Apart from their appearance, they have a very silly-sounding name, perhaps to disassociate them from their botanical genus, Narcissus, which has those other obvious connotations of vanity and death. All flowers of the Narcissi variety are poisonous, and there was an incident a couple of years ago where a number of children fell ill after mistaking a daffodil bulb for an onion during a cookery class at a school in Martlesham (not far from where we were sitting looking at the daffs benignly swaying in the breeze along the Waveney). And florists are known to be afflicted with a condition known as “daffodil itch”. So really, they are nasty little buggers.
But obviously Wordsworth was unaffected by this knowledge, as he viewed them “Beside the lake, beneath the trees, / fluttering and dancing in the breeze. “ Ugh. No wonder we have not found a way to redeem them, to make them edgy and sexy like the rose, or gothically pensive, like the lily. We may never know if there is any truth to the story that Dorothy convinced William to change the first line, which is said to have originally read “I wandered lonely as a cow”, no doubt based on the irrefutable fact that cows are most often seen in herds, but chiefly because it is a shockingly bad line. As Dorothy often made shrewd editorial suggestions regarding her brother’s poems, it is not impossible. But even if she was partly responsible for what has become one of the most famous opening lines in English poetry, she could not improve the rest.

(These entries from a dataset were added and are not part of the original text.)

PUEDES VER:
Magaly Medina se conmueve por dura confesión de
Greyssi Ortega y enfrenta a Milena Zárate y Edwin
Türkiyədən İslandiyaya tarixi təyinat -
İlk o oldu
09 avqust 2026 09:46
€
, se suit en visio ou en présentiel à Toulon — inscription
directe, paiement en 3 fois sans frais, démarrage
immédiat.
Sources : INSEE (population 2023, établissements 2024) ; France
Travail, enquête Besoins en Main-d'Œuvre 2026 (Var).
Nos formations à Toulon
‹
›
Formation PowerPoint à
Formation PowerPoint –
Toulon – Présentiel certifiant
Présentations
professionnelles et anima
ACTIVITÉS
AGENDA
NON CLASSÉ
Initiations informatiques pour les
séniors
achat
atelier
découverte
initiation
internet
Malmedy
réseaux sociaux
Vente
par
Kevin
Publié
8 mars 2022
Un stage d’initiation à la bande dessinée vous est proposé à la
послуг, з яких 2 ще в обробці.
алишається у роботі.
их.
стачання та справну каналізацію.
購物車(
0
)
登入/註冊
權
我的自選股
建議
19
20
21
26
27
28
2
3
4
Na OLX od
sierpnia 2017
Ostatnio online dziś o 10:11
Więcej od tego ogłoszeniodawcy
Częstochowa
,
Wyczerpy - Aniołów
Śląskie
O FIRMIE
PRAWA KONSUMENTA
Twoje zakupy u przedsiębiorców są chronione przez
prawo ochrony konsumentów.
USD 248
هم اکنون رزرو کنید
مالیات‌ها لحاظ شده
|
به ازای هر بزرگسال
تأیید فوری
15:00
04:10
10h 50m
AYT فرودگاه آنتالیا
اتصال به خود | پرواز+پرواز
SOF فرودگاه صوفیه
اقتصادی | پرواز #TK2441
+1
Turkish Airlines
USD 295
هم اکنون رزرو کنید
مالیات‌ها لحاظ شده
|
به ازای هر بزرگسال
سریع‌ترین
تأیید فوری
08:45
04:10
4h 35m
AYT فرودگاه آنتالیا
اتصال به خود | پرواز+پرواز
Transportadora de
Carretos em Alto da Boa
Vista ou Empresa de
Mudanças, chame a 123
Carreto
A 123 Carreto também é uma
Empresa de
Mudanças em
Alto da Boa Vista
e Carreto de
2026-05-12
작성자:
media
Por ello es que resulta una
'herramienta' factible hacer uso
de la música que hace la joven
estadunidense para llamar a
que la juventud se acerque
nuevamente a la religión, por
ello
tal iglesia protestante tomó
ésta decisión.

Why is it that the poem, like the flower itself, seems so “naff” to our modern ear? It was written in a time of grief, after the death of Wordsworth’s brother, John, and that knowledge certainly makes more poignant the revelation of the poet’s “vacant” and “pensive” moods. Yes, there is no doubt they cheer us up, these bright and inoffensive blooms. Perhaps his bliss seems too easily earned. Perhaps the rhymes, the words, feel too Victorian, too polite, in our post-confessional age.
At the same time, I rather envy Wordsworth this simple revelation, this moment which is able to lift his heart. The Romans used narcissus bulbs as a medicinal erodent; a poison, which, if treated correctly, could disperse poisons. Maybe we’ve lost the ability to look on the daffodil as a balm to treat what ills us, and certainly we’ve lost the ability to write about it. So is there a way to redeem the daffodil – at the very least, to be able to write without cliché about the beauty of place, to celebrate spring ?
We still have the capability to feel these things, don’t we?